* _Page text_:

= Beginning of Section =

You will find a rich network of Celtic, Roman and Medieval castles, fortifications and historical sites - in fact, there are more than six hundred heritage sites in Wales. Their number and variety reflecting the nation's turbulent and fascinating history.

 

Manorbier Castle is a Norman castle located in the village of Manorbier, five miles south-west of Tenby, West Wales. The castle also represents the harsher realities of life with the Normans and the subjugation of the local Welsh populace.

 

 

 

Manorbier is a rectangular enclosure castle, curtain walls, and round and square towers. Its tower gateway was protected by a great door and portcullis as well as roof embrasures. There was no moat as the castle stands on a natural promontory facing the coast. A postern gate provided access to the beach and boats.

 

 

 

There was an outer ward that was defended by earthworks but no barbican. The main gateway to the inner ward is across a bridge and dry moat. The south-east tower is round but the north-east one is angular. The domestic range of the castle had kitchens, apartments and a Great hall that was built in the 1140s. Arrowslits were replaced by windows in the domestic range.

 

 

The Chapel, which was built around 1260, has elaborate vaulting and plaster-work. Some of the original medieval frescoes can still be seen.

 

 

The castle was originally built on land granted to Odo de Barri, a Norman knight, at the end of the 11th century. Initially he constructed a Motte-and-bailey on the site which had a wooden keep defended by a palisade and earthworks embankments. But it was Odo's son, William de Barri, who began work on the stone fortification in the early part of the 12th century. 

 

In 1146 Gerald of Wales, the great twelfth century scholar known as Geraldus Cambrensis was born at the castle. As the fourth son of William de Barri, he was related on his mothers's side, to the legendary Welsh princess Nest verch Rhys. Gerald wrote of his birthplace:

In all the broad lands of Wales, Manorbier is the most pleasant place by far.

In the castle's history, it was only attacked twice; both were minor skirmishes. In 1327, Richard de Barri assaulted Manorbier in a dispute over family succession. Then 300 years later during the English Civil War, the castle was seized in 1645 by Parliamentarian forces. It was then slighted to prevent further use by the Royalists.

 

 

Through the 17th and 18th centuries Manorbier was allowed to decay. However in 1880, the castle was partially restored by J.R.Cobb, a tenant who carried out repairs on the buildings and walls.

 

 

The castle is open to the public. Along with the castle, there are also gardens, dovecote and mill.

= End of Section =

* _Data supplied_:

= Beginning of Section =

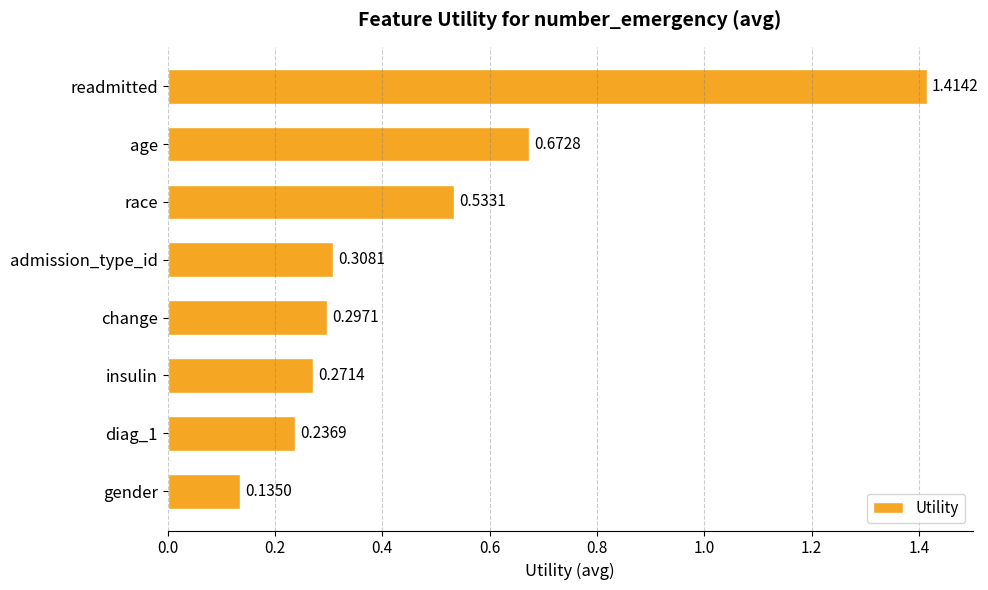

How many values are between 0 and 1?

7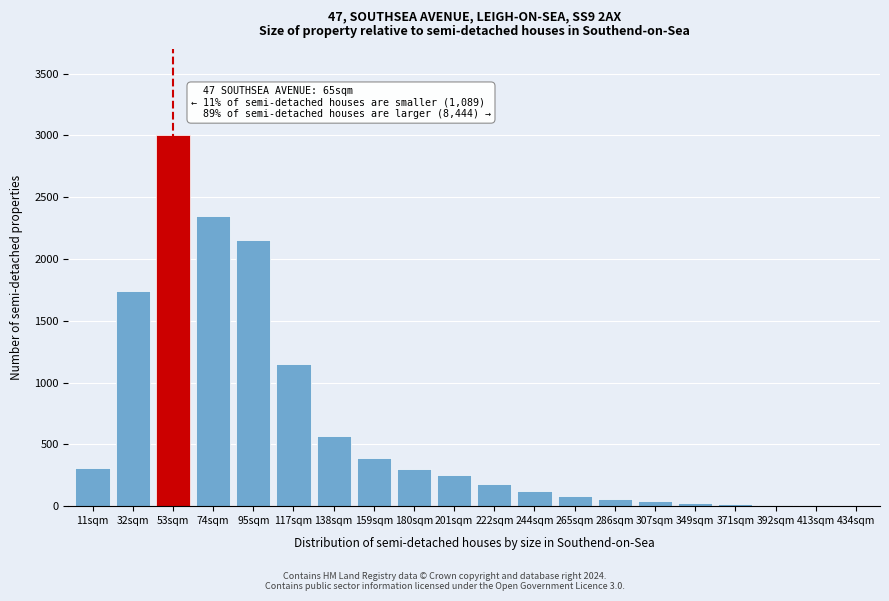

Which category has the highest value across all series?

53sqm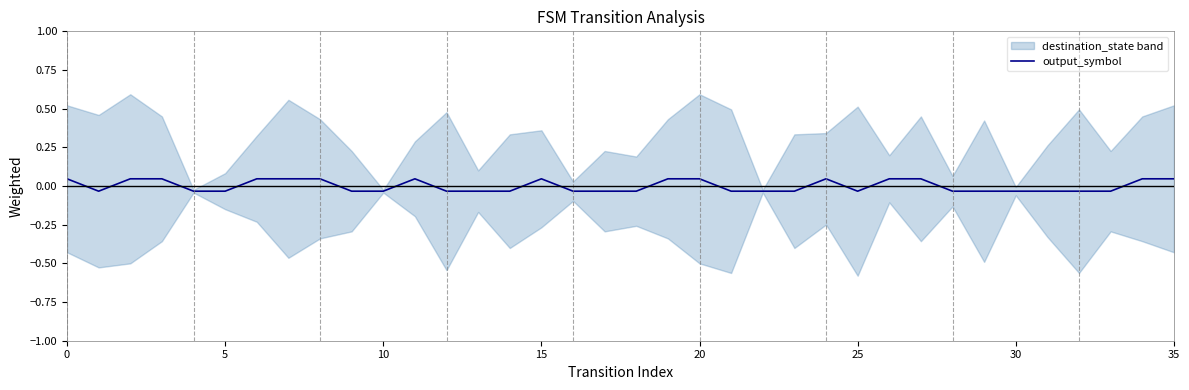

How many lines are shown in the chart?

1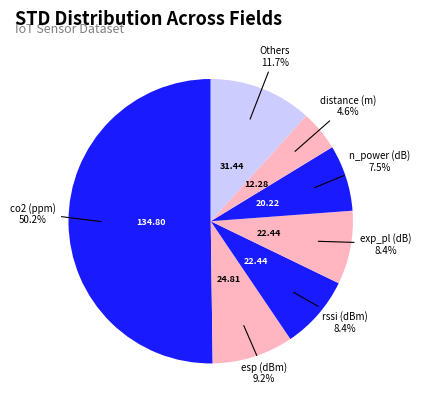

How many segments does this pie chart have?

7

= End of Section =

* _Exercise objective_: Echo the passage of the Manorbier Castle text from "In 1146 Gerald" to "place by far.", copying it word for word. The material that comes after the Manorbier Castle text has nothing to do with what is asked here.

* _Answer section_:
In 1146 Gerald of Wales, the great twelfth century scholar known as Geraldus Cambrensis was born at the castle. As the fourth son of William de Barri, he was related on his mothers's side, to the legendary Welsh princess Nest verch Rhys. Gerald wrote of his birthplace:

In all the broad lands of Wales, Manorbier is the most pleasant place by far.